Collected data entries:
•••••

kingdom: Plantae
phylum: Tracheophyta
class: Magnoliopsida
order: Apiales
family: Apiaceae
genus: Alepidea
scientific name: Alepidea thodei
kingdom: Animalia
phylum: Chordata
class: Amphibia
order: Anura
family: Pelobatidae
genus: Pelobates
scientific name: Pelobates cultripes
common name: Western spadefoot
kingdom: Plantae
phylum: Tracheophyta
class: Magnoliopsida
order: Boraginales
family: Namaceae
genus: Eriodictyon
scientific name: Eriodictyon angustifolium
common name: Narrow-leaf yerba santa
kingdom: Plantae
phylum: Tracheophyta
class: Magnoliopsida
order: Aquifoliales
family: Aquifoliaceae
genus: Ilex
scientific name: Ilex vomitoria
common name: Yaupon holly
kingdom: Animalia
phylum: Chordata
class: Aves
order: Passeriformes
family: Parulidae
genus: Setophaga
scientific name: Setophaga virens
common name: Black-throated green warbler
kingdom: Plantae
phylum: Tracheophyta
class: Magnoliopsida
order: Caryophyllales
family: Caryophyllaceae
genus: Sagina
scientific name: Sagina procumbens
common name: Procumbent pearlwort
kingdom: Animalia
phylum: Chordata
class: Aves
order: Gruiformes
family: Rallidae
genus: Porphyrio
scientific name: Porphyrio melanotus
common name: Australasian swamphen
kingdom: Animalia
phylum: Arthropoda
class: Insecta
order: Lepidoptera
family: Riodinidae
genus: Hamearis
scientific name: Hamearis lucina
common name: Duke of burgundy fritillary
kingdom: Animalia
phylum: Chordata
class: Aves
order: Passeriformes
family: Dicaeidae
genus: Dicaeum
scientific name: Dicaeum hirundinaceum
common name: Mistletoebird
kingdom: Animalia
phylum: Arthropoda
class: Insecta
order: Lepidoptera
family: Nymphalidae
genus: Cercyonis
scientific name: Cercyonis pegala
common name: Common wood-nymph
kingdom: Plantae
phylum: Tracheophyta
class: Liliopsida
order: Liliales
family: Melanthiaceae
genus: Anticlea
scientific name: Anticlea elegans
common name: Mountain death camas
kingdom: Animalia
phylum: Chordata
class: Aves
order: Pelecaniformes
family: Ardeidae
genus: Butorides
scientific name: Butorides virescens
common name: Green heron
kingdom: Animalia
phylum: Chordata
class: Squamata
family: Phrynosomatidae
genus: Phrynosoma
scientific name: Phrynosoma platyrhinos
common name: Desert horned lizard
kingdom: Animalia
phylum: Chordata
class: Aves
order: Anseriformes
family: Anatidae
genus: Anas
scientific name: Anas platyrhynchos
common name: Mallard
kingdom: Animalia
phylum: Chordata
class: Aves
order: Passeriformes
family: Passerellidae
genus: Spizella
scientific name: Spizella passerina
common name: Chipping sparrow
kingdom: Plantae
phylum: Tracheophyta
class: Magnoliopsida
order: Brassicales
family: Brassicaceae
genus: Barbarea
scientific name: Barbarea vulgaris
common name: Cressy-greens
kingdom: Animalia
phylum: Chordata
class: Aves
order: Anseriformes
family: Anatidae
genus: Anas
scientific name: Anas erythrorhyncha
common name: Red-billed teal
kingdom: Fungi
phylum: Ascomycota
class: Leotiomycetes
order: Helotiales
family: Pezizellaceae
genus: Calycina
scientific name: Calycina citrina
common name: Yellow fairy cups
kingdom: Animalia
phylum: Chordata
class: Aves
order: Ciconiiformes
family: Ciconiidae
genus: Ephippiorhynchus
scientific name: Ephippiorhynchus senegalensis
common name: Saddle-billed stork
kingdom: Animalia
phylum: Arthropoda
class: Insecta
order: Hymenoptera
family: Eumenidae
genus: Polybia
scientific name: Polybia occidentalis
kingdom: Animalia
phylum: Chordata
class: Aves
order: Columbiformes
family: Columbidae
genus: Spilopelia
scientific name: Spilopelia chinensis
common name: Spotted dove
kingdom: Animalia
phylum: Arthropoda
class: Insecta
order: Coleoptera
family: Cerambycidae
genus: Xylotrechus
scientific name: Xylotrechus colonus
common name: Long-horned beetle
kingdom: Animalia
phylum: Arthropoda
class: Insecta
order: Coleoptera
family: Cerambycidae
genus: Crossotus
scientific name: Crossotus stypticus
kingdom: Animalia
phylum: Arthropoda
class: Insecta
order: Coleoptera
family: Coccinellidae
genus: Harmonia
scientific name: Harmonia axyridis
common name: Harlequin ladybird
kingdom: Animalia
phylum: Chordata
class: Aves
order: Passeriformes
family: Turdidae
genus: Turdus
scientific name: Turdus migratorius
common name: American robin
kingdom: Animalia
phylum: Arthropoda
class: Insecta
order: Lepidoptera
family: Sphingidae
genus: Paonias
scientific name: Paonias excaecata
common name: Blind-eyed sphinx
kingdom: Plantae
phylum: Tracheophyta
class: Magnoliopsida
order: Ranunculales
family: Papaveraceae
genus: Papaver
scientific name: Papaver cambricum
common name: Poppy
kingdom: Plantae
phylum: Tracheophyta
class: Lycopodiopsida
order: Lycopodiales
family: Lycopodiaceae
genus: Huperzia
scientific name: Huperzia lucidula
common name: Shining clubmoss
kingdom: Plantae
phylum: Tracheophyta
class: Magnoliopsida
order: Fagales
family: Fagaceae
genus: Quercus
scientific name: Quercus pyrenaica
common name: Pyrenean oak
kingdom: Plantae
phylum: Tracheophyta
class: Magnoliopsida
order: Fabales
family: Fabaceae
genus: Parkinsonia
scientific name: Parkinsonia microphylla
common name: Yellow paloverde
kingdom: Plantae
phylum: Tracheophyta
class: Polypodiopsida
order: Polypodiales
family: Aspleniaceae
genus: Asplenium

•••••

■ **THE REQUEST**
Present every line of the material above as a numbered list, omitting any blank lines.

■ **COMPLETED EXERCISE**
1. kingdom: Plantae
2. phylum: Tracheophyta
3. class: Magnoliopsida
4. order: Apiales
5. family: Apiaceae
6. genus: Alepidea
7. scientific name: Alepidea thodei
8. kingdom: Animalia
9. phylum: Chordata
10. class: Amphibia
11. order: Anura
12. family: Pelobatidae
13. genus: Pelobates
14. scientific name: Pelobates cultripes
15. common name: Western spadefoot
16. kingdom: Plantae
17. phylum: Tracheophyta
18. class: Magnoliopsida
19. order: Boraginales
20. family: Namaceae
21. genus: Eriodictyon
22. scientific name: Eriodictyon angustifolium
23. common name: Narrow-leaf yerba santa
24. kingdom: Plantae
25. phylum: Tracheophyta
26. class: Magnoliopsida
27. order: Aquifoliales
28. family: Aquifoliaceae
29. genus: Ilex
30. scientific name: Ilex vomitoria
31. common name: Yaupon holly
32. kingdom: Animalia
33. phylum: Chordata
34. class: Aves
35. order: Passeriformes
36. family: Parulidae
37. genus: Setophaga
38. scientific name: Setophaga virens
39. common name: Black-throated green warbler
40. kingdom: Plantae
41. phylum: Tracheophyta
42. class: Magnoliopsida
43. order: Caryophyllales
44. family: Caryophyllaceae
45. genus: Sagina
46. scientific name: Sagina procumbens
47. common name: Procumbent pearlwort
48. kingdom: Animalia
49. phylum: Chordata
50. class: Aves
51. order: Gruiformes
52. family: Rallidae
53. genus: Porphyrio
54. scientific name: Porphyrio melanotus
55. common name: Australasian swamphen
56. kingdom: Animalia
57. phylum: Arthropoda
58. class: Insecta
59. order: Lepidoptera
60. family: Riodinidae
61. genus: Hamearis
62. scientific name: Hamearis lucina
63. common name: Duke of burgundy fritillary
64. kingdom: Animalia
65. phylum: Chordata
66. class: Aves
67. order: Passeriformes
68. family: Dicaeidae
69. genus: Dicaeum
70. scientific name: Dicaeum hirundinaceum
71. common name: Mistletoebird
72. kingdom: Animalia
73. phylum: Arthropoda
74. class: Insecta
75. order: Lepidoptera
76. family: Nymphalidae
77. genus: Cercyonis
78. scientific name: Cercyonis pegala
79. common name: Common wood-nymph
80. kingdom: Plantae
81. phylum: Tracheophyta
82. class: Liliopsida
83. order: Liliales
84. family: Melanthiaceae
85. genus: Anticlea
86. scientific name: Anticlea elegans
87. common name: Mountain death camas
88. kingdom: Animalia
89. phylum: Chordata
90. class: Aves
91. order: Pelecaniformes
92. family: Ardeidae
93. genus: Butorides
94. scientific name: Butorides virescens
95. common name: Green heron
96. kingdom: Animalia
97. phylum: Chordata
98. class: Squamata
99. family: Phrynosomatidae
100. genus: Phrynosoma
101. scientific name: Phrynosoma platyrhinos
102. common name: Desert horned lizard
103. kingdom: Animalia
104. phylum: Chordata
105. class: Aves
106. order: Anseriformes
107. family: Anatidae
108. genus: Anas
109. scientific name: Anas platyrhynchos
110. common name: Mallard
111. kingdom: Animalia
112. phylum: Chordata
113. class: Aves
114. order: Passeriformes
115. family: Passerellidae
116. genus: Spizella
117. scientific name: Spizella passerina
118. common name: Chipping sparrow
119. kingdom: Plantae
120. phylum: Tracheophyta
121. class: Magnoliopsida
122. order: Brassicales
123. family: Brassicaceae
124. genus: Barbarea
125. scientific name: Barbarea vulgaris
126. common name: Cressy-greens
127. kingdom: Animalia
128. phylum: Chordata
129. class: Aves
130. order: Anseriformes
131. family: Anatidae
132. genus: Anas
133. scientific name: Anas erythrorhyncha
134. common name: Red-billed teal
135. kingdom: Fungi
136. phylum: Ascomycota
137. class: Leotiomycetes
138. order: Helotiales
139. family: Pezizellaceae
140. genus: Calycina
141. scientific name: Calycina citrina
142. common name: Yellow fairy cups
143. kingdom: Animalia
144. phylum: Chordata
145. class: Aves
146. order: Ciconiiformes
147. family: Ciconiidae
148. genus: Ephippiorhynchus
149. scientific name: Ephippiorhynchus senegalensis
150. common name: Saddle-billed stork
151. kingdom: Animalia
152. phylum: Arthropoda
153. class: Insecta
154. order: Hymenoptera
155. family: Eumenidae
156. genus: Polybia
157. scientific name: Polybia occidentalis
158. kingdom: Animalia
159. phylum: Chordata
160. class: Aves
161. order: Columbiformes
162. family: Columbidae
163. genus: Spilopelia
164. scientific name: Spilopelia chinensis
165. common name: Spotted dove
166. kingdom: Animalia
167. phylum: Arthropoda
168. class: Insecta
169. order: Coleoptera
170. family: Cerambycidae
171. genus: Xylotrechus
172. scientific name: Xylotrechus colonus
173. common name: Long-horned beetle
174. kingdom: Animalia
175. phylum: Arthropoda
176. class: Insecta
177. order: Coleoptera
178. family: Cerambycidae
179. genus: Crossotus
180. scientific name: Crossotus stypticus
181. kingdom: Animalia
182. phylum: Arthropoda
183. class: Insecta
184. order: Coleoptera
185. family: Coccinellidae
186. genus: Harmonia
187. scientific name: Harmonia axyridis
188. common name: Harlequin ladybird
189. kingdom: Animalia
190. phylum: Chordata
191. class: Aves
192. order: Passeriformes
193. family: Turdidae
194. genus: Turdus
195. scientific name: Turdus migratorius
196. common name: American robin
197. kingdom: Animalia
198. phylum: Arthropoda
199. class: Insecta
200. order: Lepidoptera
201. family: Sphingidae
202. genus: Paonias
203. scientific name: Paonias excaecata
204. common name: Blind-eyed sphinx
205. kingdom: Plantae
206. phylum: Tracheophyta
207. class: Magnoliopsida
208. order: Ranunculales
209. family: Papaveraceae
210. genus: Papaver
211. scientific name: Papaver cambricum
212. common name: Poppy
213. kingdom: Plantae
214. phylum: Tracheophyta
215. class: Lycopodiopsida
216. order: Lycopodiales
217. family: Lycopodiaceae
218. genus: Huperzia
219. scientific name: Huperzia lucidula
220. common name: Shining clubmoss
221. kingdom: Plantae
222. phylum: Tracheophyta
223. class: Magnoliopsida
224. order: Fagales
225. family: Fagaceae
226. genus: Quercus
227. scientific name: Quercus pyrenaica
228. common name: Pyrenean oak
229. kingdom: Plantae
230. phylum: Tracheophyta
231. class: Magnoliopsida
232. order: Fabales
233. family: Fabaceae
234. genus: Parkinsonia
235. scientific name: Parkinsonia microphylla
236. common name: Yellow paloverde
237. kingdom: Plantae
238. phylum: Tracheophyta
239. class: Polypodiopsida
240. order: Polypodiales
241. family: Aspleniaceae
242. genus: Asplenium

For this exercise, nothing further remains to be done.